A family spokesman announced Tuesday that Bush died at the age of 92.
Bush met CEOs, celebrities and heads of state. And in 1986, she met a little girl from the Rogers School in Stamford. That girl, Cyndi Hill, is now 40 and lives in Stratford. When Hill was 8, she designed a literacy poster that won a national contest. The prize was a trip to Washington, D.C. to meet Bush and appear with her on national television.
"We were on 'Good Morning America,' and then we had a reception, I believe, on the White House lawn...we let balloons go," Hill recalls.
Bush also had ties to the Stamford-based nonprofit Americares. The group's president awarded Bush and her husband a Humanitarian Spirit Award last year. Mrs. Bush even went on relief missions.
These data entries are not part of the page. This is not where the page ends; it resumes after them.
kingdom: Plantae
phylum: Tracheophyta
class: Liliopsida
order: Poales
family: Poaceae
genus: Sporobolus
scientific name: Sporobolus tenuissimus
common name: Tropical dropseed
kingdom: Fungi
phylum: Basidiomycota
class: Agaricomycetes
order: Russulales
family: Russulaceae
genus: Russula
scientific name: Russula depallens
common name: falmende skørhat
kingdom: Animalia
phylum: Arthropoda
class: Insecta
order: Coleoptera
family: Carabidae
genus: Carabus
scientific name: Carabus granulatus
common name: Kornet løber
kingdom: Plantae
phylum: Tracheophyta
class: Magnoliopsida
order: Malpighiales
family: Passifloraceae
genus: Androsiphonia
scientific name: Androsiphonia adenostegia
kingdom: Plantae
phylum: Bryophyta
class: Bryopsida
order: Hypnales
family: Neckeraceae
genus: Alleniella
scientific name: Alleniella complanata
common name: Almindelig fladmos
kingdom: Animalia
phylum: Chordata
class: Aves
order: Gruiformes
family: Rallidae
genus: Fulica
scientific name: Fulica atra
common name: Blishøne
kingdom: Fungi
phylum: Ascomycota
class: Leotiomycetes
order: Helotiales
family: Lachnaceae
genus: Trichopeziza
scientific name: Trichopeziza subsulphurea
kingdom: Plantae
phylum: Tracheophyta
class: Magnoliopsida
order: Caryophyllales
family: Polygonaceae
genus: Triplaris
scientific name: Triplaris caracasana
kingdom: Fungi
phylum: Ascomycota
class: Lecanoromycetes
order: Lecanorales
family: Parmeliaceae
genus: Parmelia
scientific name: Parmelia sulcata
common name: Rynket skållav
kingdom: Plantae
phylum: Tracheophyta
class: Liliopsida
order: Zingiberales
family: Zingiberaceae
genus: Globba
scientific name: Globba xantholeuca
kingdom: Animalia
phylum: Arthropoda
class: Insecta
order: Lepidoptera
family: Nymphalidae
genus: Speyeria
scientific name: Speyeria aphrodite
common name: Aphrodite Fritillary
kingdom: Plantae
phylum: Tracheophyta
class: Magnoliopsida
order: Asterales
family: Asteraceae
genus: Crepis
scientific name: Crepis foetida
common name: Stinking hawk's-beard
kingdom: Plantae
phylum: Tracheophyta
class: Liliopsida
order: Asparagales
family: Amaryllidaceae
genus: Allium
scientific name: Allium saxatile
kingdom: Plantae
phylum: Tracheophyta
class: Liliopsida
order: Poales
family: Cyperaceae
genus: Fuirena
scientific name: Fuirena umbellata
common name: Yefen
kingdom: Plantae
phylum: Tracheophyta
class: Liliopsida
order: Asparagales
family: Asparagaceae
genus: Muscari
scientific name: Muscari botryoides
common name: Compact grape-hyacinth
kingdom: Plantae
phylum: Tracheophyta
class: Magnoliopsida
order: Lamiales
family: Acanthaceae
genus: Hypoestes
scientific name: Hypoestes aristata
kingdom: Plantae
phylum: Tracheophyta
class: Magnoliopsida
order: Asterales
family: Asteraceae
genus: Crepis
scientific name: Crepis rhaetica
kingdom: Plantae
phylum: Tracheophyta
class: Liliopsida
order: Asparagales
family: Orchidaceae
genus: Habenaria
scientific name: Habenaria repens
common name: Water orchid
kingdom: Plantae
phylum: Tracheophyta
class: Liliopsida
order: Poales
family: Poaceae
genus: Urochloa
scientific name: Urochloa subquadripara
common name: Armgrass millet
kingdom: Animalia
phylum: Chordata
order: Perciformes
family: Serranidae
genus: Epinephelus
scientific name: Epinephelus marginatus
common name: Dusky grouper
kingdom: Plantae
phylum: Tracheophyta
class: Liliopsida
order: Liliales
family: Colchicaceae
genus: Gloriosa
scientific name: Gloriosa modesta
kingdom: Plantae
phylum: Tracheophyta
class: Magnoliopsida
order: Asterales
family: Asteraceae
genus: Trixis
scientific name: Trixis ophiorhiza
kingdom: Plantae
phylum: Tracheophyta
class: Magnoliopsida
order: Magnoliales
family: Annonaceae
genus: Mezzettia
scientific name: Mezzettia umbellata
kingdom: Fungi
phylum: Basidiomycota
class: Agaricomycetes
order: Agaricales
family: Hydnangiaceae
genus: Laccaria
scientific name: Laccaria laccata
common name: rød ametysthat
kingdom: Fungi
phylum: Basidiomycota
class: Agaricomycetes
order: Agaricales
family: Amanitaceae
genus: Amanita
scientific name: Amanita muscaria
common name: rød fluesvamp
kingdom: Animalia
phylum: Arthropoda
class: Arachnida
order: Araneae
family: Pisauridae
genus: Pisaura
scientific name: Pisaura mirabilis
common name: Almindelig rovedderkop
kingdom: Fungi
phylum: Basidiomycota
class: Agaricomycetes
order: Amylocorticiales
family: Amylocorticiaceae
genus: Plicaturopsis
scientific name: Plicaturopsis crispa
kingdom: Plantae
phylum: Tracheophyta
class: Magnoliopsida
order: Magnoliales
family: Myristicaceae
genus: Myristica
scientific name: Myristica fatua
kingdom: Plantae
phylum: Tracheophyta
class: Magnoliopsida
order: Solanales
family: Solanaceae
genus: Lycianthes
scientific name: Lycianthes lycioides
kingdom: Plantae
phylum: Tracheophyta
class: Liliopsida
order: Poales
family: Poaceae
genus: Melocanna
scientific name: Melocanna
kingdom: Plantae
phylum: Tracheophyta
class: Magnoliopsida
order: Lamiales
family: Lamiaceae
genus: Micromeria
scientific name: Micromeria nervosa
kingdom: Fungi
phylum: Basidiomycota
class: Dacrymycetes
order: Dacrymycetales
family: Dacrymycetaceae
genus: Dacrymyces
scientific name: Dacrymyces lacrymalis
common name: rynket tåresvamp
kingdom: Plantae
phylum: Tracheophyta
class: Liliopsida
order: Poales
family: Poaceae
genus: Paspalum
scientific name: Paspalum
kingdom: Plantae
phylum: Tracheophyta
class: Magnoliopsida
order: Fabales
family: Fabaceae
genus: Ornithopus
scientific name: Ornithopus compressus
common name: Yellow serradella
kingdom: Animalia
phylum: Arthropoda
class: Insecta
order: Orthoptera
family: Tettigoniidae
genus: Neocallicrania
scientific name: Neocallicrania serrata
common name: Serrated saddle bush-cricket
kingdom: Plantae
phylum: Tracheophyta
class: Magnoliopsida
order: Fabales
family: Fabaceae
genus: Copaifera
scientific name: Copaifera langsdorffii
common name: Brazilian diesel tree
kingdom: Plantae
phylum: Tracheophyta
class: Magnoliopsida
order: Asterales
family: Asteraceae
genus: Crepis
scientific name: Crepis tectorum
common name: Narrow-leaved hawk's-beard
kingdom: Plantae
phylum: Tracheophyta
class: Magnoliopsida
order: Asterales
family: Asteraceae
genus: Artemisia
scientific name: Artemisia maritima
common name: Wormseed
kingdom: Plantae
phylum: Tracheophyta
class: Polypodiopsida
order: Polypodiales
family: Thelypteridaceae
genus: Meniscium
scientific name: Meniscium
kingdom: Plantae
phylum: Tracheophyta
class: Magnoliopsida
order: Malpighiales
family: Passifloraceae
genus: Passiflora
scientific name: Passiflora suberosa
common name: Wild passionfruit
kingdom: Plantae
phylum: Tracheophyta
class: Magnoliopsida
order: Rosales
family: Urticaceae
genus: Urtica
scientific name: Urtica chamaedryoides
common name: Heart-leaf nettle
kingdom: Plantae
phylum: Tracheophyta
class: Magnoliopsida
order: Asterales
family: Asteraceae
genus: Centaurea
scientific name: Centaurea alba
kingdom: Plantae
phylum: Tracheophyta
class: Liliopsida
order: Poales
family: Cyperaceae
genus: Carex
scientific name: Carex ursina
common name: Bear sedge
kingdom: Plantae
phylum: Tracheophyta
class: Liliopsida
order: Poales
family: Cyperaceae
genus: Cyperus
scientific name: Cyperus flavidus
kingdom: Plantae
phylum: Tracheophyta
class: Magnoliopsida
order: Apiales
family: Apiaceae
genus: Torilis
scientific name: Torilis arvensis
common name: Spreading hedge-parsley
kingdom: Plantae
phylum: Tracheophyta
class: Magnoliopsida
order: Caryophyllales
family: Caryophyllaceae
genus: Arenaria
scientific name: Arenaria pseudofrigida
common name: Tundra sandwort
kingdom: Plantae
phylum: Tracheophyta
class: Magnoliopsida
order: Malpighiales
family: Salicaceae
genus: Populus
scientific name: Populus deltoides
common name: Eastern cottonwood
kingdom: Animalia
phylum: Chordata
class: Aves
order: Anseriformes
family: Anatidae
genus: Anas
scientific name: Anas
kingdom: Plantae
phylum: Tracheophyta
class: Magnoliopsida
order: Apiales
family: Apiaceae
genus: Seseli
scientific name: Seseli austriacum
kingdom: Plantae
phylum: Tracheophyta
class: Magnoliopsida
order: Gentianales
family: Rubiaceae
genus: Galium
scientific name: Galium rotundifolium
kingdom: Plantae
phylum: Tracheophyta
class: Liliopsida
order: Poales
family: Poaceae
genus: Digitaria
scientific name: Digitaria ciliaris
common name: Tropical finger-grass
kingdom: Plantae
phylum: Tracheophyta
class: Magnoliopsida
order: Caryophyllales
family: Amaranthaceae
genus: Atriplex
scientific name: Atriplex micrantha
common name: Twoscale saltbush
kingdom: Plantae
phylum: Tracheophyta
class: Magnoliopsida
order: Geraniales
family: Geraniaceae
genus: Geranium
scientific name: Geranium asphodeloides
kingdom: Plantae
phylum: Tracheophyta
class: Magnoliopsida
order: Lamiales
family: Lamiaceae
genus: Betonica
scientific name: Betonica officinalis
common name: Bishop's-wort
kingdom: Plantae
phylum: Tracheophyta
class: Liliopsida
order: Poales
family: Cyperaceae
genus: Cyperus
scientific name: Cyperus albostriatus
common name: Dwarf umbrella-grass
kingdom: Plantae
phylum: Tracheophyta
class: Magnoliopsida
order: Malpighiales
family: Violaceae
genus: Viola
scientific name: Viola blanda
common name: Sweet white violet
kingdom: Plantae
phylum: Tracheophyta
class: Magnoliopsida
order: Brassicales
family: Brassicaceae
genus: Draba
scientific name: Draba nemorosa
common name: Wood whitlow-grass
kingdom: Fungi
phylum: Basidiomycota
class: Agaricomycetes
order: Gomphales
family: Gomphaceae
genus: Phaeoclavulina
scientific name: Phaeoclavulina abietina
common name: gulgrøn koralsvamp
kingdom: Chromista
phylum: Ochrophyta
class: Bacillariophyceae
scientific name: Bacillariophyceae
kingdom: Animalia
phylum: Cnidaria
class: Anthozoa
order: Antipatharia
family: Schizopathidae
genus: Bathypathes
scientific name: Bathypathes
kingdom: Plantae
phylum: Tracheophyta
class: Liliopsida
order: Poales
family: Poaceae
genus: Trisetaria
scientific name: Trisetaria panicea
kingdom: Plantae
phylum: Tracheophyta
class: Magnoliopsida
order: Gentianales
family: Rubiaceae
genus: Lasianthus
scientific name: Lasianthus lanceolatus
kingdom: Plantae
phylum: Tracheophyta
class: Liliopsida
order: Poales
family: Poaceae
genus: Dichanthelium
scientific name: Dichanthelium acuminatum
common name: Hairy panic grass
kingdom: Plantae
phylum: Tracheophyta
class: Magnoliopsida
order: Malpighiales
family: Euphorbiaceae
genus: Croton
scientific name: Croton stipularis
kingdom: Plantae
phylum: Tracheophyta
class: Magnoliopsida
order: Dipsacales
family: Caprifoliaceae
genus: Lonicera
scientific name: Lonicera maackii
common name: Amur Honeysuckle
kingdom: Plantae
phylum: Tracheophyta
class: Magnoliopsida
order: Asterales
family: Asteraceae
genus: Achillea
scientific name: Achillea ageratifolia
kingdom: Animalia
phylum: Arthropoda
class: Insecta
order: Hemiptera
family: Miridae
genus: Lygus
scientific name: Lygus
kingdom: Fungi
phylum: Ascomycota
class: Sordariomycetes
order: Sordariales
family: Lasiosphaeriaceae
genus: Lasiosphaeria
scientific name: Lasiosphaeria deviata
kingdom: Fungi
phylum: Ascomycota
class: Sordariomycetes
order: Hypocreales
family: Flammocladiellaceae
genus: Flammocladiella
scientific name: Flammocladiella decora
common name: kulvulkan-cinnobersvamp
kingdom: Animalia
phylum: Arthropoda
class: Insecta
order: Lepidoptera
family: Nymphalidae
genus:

"She was recounting some of her experiences flying in these cargo planes, taking relief aid to a place like Ethiopia," says Americares President and CEO Michael Nyenhuis.
The former first lady spoke about her work during a 2003 visit to Connecticut: "We have felt so privileged to be part of this team and to play a tiny role in bringing medicine and comfort and relief to those people who need it the most."
Bush was also active in Connecticut politics. She campaigned in 2006 for former U.S. Rep. Chris Shays.
Former President George H.W. Bush actually met his wife in western Connecticut, at a 1941 boarding school dance in Greenwich. Mrs. Bush reportedly died while holding his hand.